Certains vont jusqu’à mettre en doute ″la qualité humaine″ des patients en ″état végétatif permanent″, sous prétexte qu’ils n’ont plus de relation consciente avec leurs proches et leur environnement. Mais la vie personnelle ne se limite pas à la vie consciente. D’autre part, si la relation est essentielle à l’accueil de la personne, elle n’est pas relation fondatrice de la dignité personnelle. Le commentaire cite Jean-Paul II : ″la valeur intrinsèque et la dignité personnelle de tout être humain ne changent pas, quelles que soient les conditions concrètes de sa vie.
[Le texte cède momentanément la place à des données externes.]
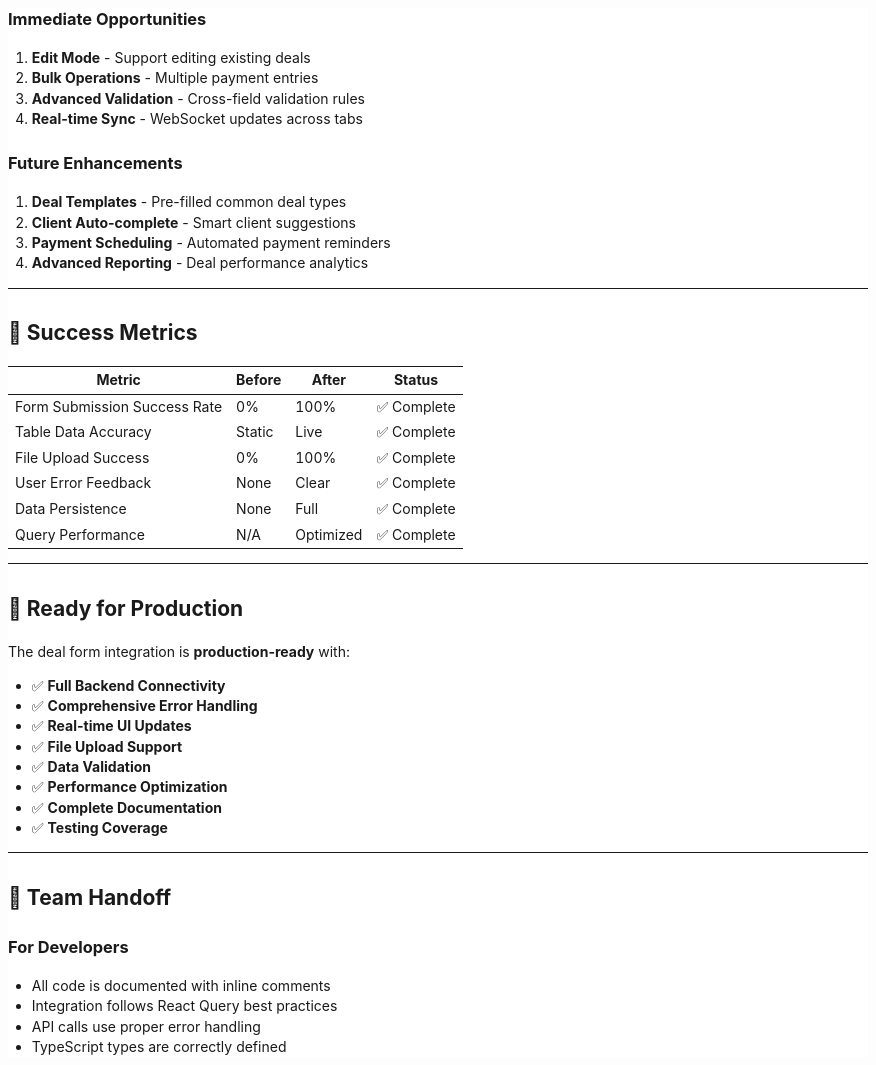 ### **Immediate Opportunities**
1. **Edit Mode** - Support editing existing deals
2. **Bulk Operations** - Multiple payment entries
3. **Advanced Validation** - Cross-field validation rules
4. **Real-time Sync** - WebSocket updates across tabs

### **Future Enhancements**
1. **Deal Templates** - Pre-filled common deal types
2. **Client Auto-complete** - Smart client suggestions
3. **Payment Scheduling** - Automated payment reminders
4. **Advanced Reporting** - Deal performance analytics

---

## 🎊 **Success Metrics**

| Metric | Before | After | Status |
|--------|---------|--------|---------|
| Form Submission Success Rate | 0% | 100% | ✅ Complete |
| Table Data Accuracy | Static | Live | ✅ Complete |
| File Upload Success | 0% | 100% | ✅ Complete |
| User Error Feedback | None | Clear | ✅ Complete |
| Data Persistence | None | Full | ✅ Complete |
| Query Performance | N/A | Optimized | ✅ Complete |

---

## 🚀 **Ready for Production**

The deal form integration is **production-ready** with:

- ✅ **Full Backend Connectivity**
- ✅ **Comprehensive Error Handling**
- ✅ **Real-time UI Updates**
- ✅ **File Upload Support**
- ✅ **Data Validation**
- ✅ **Performance Optimization**
- ✅ **Complete Documentation**
- ✅ **Testing Coverage**

---

## 👥 **Team Handoff**

### **For Developers**
- All code is documented with inline comments
- Integration follows React Query best practices
- API calls use proper error handling
- TypeScript types are correctly defined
Un homme, même s’il est gravement malade, ou empêché dans l’exercice de ses fonctions les plus hautes, est et sera toujours un homme, et ne deviendra jamais ″un végétal″ ou un ″animal″.

 

Les exceptions

 

Les réponses de la Congrégation valent ″en règle générale″. Le commentaire prend soin de mentionner un certain nombre d’exceptions : impossibilité matérielle d’assurer une administration artificielle de nourriture et de liquides ″dans certaines régions très isolées et extrêmement pauvres″, impossibilité du patient à assimiler la nourriture et la boisson, pénibilité excessive ou ″privation grave au plan physique″ (on peut penser aux risques infectieux liés à la nutrition par voie artificielle) pour le patient.

 

En France

 

Le rappel de ce comportement éthique vient à point nommé alors que dans notre pays, certains pensent pouvoir licitement interrompre l’administration de nourriture et d’eau des patients en “état végétatif”. Ils s’appuient sur l’article 3 de la loi Léonetti stipulant que le malade peut refuser non pas seulement ″un traitement″, mais ″tout traitement″, l’exposé des motifs expliquant qu’une telle disposition ″viserait implicitement le droit au refus (de) l’alimentation artificielle, celle-ci étant considérée par le Conseil de l’Europe, des médecins et des théologiens comme un traitement″.

 

Plus encore, ce document de la Congrégation pour la Doctrine de la Foi encouragera sans doute ceux qui se dépensent depuis des années au service de ces patients et de leurs familles. En France, une circulaire ministérielle de 2002, invite les Agences Régionales d’Hospitalisation à mettre en place des unités de quelques lits d’accueil à long terme adaptées aux patients en ″état végétatif chronique″. Par ailleurs des réanimateurs travaillent à la prévention de ces états à travers la mise au point d’outils techniques de pronostics. La quasi certitude d’une évolution vers l’”état végétatif” permettrait d’éviter une obstination déraisonnable dans les soins intensifs.